**EXERCISE MATERIAL**
"""
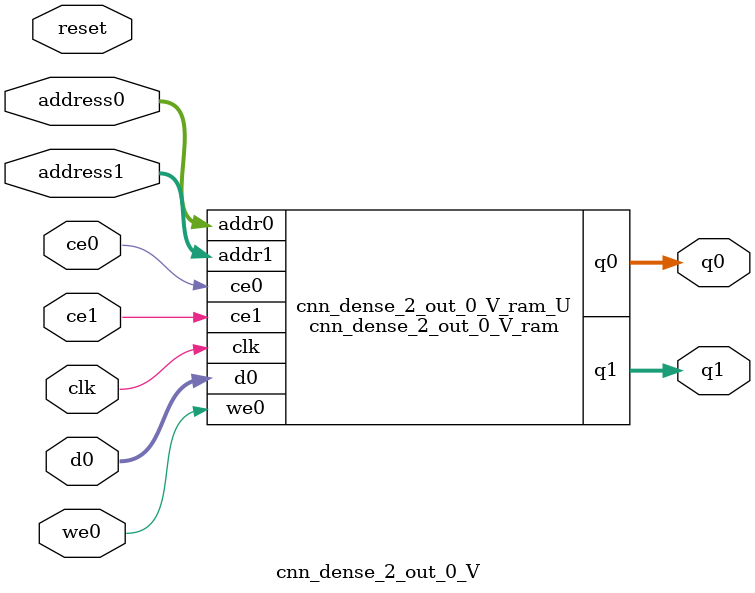
<source format=v>
`timescale 1 ns / 1 ps
module cnn_dense_2_out_0_V_ram (addr0, ce0, d0, we0, q0, addr1, ce1, q1,  clk);

parameter DWIDTH = 13;
parameter AWIDTH = 3;
parameter MEM_SIZE = 6;

input[AWIDTH-1:0] addr0;
input ce0;
input[DWIDTH-1:0] d0;
input we0;
output reg[DWIDTH-1:0] q0;
input[AWIDTH-1:0] addr1;
input ce1;
output reg[DWIDTH-1:0] q1;
input clk;

(* ram_style = "distributed" *)reg [DWIDTH-1:0] ram[0:MEM_SIZE-1];




always @(posedge clk)  
begin 
    if (ce0) 
    begin
        if (we0) 
        begin 
            ram[addr0] <= d0; 
        end 
        q0 <= ram[addr0];
    end
end


always @(posedge clk)  
begin 
    if (ce1) 
    begin
        q1 <= ram[addr1];
    end
end


endmodule

`timescale 1 ns / 1 ps
module cnn_dense_2_out_0_V(
    reset,
    clk,
    address0,
    ce0,
    we0,
    d0,
    q0,
    address1,
    ce1,
    q1);

parameter DataWidth = 32'd13;
parameter AddressRange = 32'd6;
parameter AddressWidth = 32'd3;
input reset;
input clk;
input[AddressWidth - 1:0] address0;
input ce0;
input we0;
input[DataWidth - 1:0] d0;
output[DataWidth - 1:0] q0;
input[AddressWidth - 1:0] address1;
input ce1;
output[DataWidth - 1:0] q1;



cnn_dense_2_out_0_V_ram cnn_dense_2_out_0_V_ram_U(
    .clk( clk ),
    .addr0( address0 ),
    .ce0( ce0 ),
    .we0( we0 ),
    .d0( d0 ),
    .q0( q0 ),
    .addr1( address1 ),
    .ce1( ce1 ),
    .q1( q1 ));

endmodule


</source>
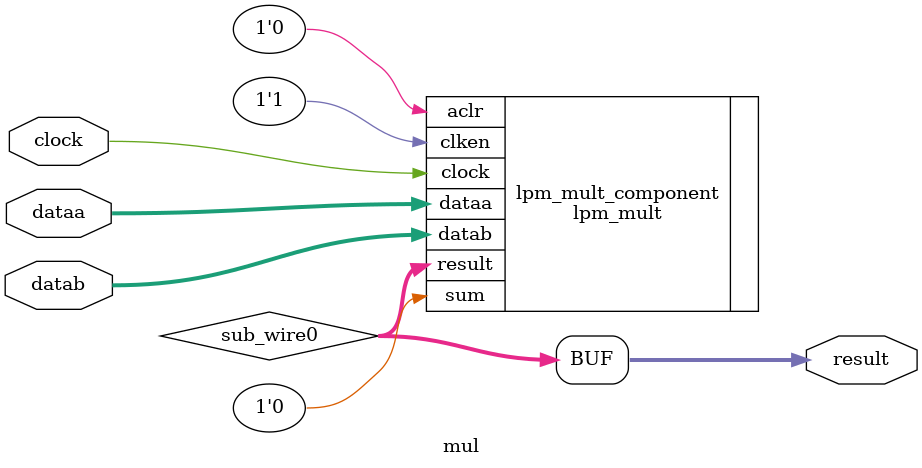
<source format=v>
module mul (
	clock,
	dataa,
	datab,
	result);
	input	  clock;
	input	[9:0]  dataa;
	input	[17:0]  datab;
	output	[9:0]  result;
	wire [9:0] sub_wire0;
	wire [9:0] result = sub_wire0[9:0];
	lpm_mult	lpm_mult_component (
				.clock (clock),
				.dataa (dataa),
				.datab (datab),
				.result (sub_wire0),
				.aclr (1'b0),
				.clken (1'b1),
				.sum (1'b0));
	defparam
		lpm_mult_component.lpm_hint = "DEDICATED_MULTIPLIER_CIRCUITRY=YES,MAXIMIZE_SPEED=5",
		lpm_mult_component.lpm_pipeline = 3,
		lpm_mult_component.lpm_representation = "SIGNED",
		lpm_mult_component.lpm_type = "LPM_MULT",
		lpm_mult_component.lpm_widtha = 10,
		lpm_mult_component.lpm_widthb = 18,
		lpm_mult_component.lpm_widthp = 10;
endmodule
</source>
"""
**DIRECTIONS**
Each line of the material with the word "parameter" in it should be listed.

**EXERCISE OUTPUT**
parameter DWIDTH = 13;
parameter AWIDTH = 3;
parameter MEM_SIZE = 6;
parameter DataWidth = 32'd13;
parameter AddressRange = 32'd6;
parameter AddressWidth = 32'd3;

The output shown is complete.